▶ Your task:
With nothing added or dropped, copy the data that follows exactly.

(Transcribed page contents)
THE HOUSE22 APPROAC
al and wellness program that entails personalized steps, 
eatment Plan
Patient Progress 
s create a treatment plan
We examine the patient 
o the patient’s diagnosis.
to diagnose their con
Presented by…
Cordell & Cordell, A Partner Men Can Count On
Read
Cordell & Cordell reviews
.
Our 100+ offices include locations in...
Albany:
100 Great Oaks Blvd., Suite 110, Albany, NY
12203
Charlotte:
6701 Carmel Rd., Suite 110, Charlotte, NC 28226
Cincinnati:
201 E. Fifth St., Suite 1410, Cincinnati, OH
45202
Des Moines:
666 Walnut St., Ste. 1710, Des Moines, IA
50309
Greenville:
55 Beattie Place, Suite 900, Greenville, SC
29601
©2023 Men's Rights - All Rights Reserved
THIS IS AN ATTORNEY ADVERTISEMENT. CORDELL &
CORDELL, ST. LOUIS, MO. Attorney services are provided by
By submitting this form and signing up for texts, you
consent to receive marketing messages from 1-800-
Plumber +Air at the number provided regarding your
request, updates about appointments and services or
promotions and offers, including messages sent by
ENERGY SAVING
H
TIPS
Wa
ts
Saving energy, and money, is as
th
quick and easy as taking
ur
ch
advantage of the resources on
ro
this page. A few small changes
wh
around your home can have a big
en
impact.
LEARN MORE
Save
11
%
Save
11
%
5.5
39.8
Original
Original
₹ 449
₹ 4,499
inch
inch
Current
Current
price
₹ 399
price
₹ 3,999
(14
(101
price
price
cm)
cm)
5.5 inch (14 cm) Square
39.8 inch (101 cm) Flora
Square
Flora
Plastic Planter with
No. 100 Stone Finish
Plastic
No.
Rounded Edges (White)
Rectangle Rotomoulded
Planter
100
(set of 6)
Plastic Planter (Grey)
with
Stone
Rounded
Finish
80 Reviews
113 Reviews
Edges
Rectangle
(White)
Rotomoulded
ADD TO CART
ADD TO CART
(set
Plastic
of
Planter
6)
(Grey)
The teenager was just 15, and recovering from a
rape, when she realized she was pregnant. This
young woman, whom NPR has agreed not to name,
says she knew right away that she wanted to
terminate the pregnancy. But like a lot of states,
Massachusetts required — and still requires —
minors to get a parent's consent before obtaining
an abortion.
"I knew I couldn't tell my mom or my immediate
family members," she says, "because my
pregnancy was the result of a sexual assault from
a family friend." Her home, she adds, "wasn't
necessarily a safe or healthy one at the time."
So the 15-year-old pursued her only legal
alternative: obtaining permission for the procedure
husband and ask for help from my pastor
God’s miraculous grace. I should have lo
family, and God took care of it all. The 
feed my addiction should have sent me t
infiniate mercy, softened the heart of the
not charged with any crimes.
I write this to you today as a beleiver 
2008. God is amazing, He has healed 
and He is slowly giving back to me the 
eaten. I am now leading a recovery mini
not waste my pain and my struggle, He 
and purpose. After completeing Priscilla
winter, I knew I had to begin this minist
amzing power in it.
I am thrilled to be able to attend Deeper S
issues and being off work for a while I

▶ Answer for this exercise:
THE HOUSE22 APPROAC
al and wellness program that entails personalized steps, 
eatment Plan
Patient Progress 
s create a treatment plan
We examine the patient 
o the patient’s diagnosis.
to diagnose their con
Presented by…
Cordell & Cordell, A Partner Men Can Count On
Read
Cordell & Cordell reviews
.
Our 100+ offices include locations in...
Albany:
100 Great Oaks Blvd., Suite 110, Albany, NY
12203
Charlotte:
6701 Carmel Rd., Suite 110, Charlotte, NC 28226
Cincinnati:
201 E. Fifth St., Suite 1410, Cincinnati, OH
45202
Des Moines:
666 Walnut St., Ste. 1710, Des Moines, IA
50309
Greenville:
55 Beattie Place, Suite 900, Greenville, SC
29601
©2023 Men's Rights - All Rights Reserved
THIS IS AN ATTORNEY ADVERTISEMENT. CORDELL &
CORDELL, ST. LOUIS, MO. Attorney services are provided by
By submitting this form and signing up for texts, you
consent to receive marketing messages from 1-800-
Plumber +Air at the number provided regarding your
request, updates about appointments and services or
promotions and offers, including messages sent by
ENERGY SAVING
H
TIPS
Wa
ts
Saving energy, and money, is as
th
quick and easy as taking
ur
ch
advantage of the resources on
ro
this page. A few small changes
wh
around your home can have a big
en
impact.
LEARN MORE
Save
11
%
Save
11
%
5.5
39.8
Original
Original
₹ 449
₹ 4,499
inch
inch
Current
Current
price
₹ 399
price
₹ 3,999
(14
(101
price
price
cm)
cm)
5.5 inch (14 cm) Square
39.8 inch (101 cm) Flora
Square
Flora
Plastic Planter with
No. 100 Stone Finish
Plastic
No.
Rounded Edges (White)
Rectangle Rotomoulded
Planter
100
(set of 6)
Plastic Planter (Grey)
with
Stone
Rounded
Finish
80 Reviews
113 Reviews
Edges
Rectangle
(White)
Rotomoulded
ADD TO CART
ADD TO CART
(set
Plastic
of
Planter
6)
(Grey)
The teenager was just 15, and recovering from a
rape, when she realized she was pregnant. This
young woman, whom NPR has agreed not to name,
says she knew right away that she wanted to
terminate the pregnancy. But like a lot of states,
Massachusetts required — and still requires —
minors to get a parent's consent before obtaining
an abortion.
"I knew I couldn't tell my mom or my immediate
family members," she says, "because my
pregnancy was the result of a sexual assault from
a family friend." Her home, she adds, "wasn't
necessarily a safe or healthy one at the time."
So the 15-year-old pursued her only legal
alternative: obtaining permission for the procedure
husband and ask for help from my pastor
God’s miraculous grace. I should have lo
family, and God took care of it all. The 
feed my addiction should have sent me t
infiniate mercy, softened the heart of the
not charged with any crimes.
I write this to you today as a beleiver 
2008. God is amazing, He has healed 
and He is slowly giving back to me the 
eaten. I am now leading a recovery mini
not waste my pain and my struggle, He 
and purpose. After completeing Priscilla
winter, I knew I had to begin this minist
amzing power in it.
I am thrilled to be able to attend Deeper S
issues and being off work for a while I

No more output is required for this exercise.